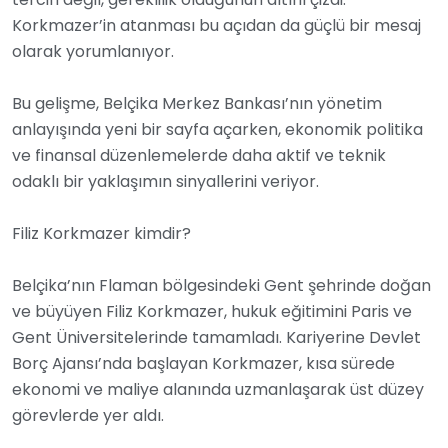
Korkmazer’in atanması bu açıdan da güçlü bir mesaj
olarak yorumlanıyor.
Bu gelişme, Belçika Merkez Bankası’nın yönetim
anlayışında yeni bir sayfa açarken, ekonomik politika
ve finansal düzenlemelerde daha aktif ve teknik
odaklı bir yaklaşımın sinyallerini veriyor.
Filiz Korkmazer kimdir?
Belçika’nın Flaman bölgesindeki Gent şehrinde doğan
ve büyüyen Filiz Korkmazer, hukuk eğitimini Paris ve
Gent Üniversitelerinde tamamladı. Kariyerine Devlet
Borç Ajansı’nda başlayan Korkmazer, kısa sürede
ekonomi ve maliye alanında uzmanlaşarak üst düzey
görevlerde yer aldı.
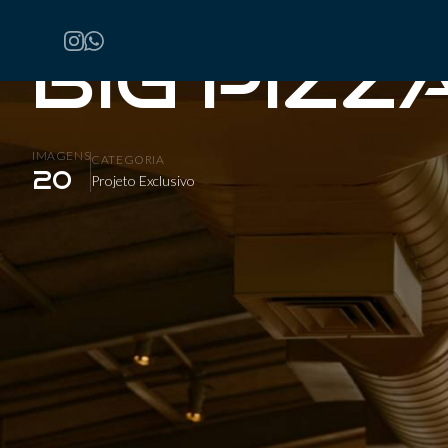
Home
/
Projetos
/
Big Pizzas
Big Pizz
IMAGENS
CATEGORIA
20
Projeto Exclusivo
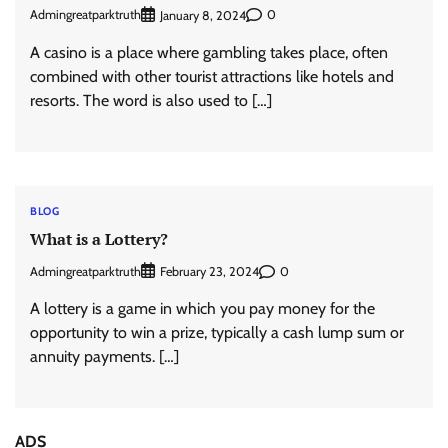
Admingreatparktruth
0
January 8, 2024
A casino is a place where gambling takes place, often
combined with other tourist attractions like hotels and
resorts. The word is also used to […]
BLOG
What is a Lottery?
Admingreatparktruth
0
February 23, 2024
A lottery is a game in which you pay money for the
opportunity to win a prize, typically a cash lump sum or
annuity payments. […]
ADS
# # # #
== EXERCISE DIRECTIONS ==
Reproduce the text of all the items above line for line, without changing anything, and leave the pictures out of your answer.

== RESULT OF THE TASK ==
Korkmazer’in atanması bu açıdan da güçlü bir mesaj
olarak yorumlanıyor.
Bu gelişme, Belçika Merkez Bankası’nın yönetim
anlayışında yeni bir sayfa açarken, ekonomik politika
ve finansal düzenlemelerde daha aktif ve teknik
odaklı bir yaklaşımın sinyallerini veriyor.
Filiz Korkmazer kimdir?
Belçika’nın Flaman bölgesindeki Gent şehrinde doğan
ve büyüyen Filiz Korkmazer, hukuk eğitimini Paris ve
Gent Üniversitelerinde tamamladı. Kariyerine Devlet
Borç Ajansı’nda başlayan Korkmazer, kısa sürede
ekonomi ve maliye alanında uzmanlaşarak üst düzey
görevlerde yer aldı.
Home
/
Projetos
/
Big Pizzas
Big Pizz
IMAGENS
CATEGORIA
20
Projeto Exclusivo
Admingreatparktruth
0
January 8, 2024
A casino is a place where gambling takes place, often
combined with other tourist attractions like hotels and
resorts. The word is also used to […]
BLOG
What is a Lottery?
Admingreatparktruth
0
February 23, 2024
A lottery is a game in which you pay money for the
opportunity to win a prize, typically a cash lump sum or
annuity payments. […]
ADS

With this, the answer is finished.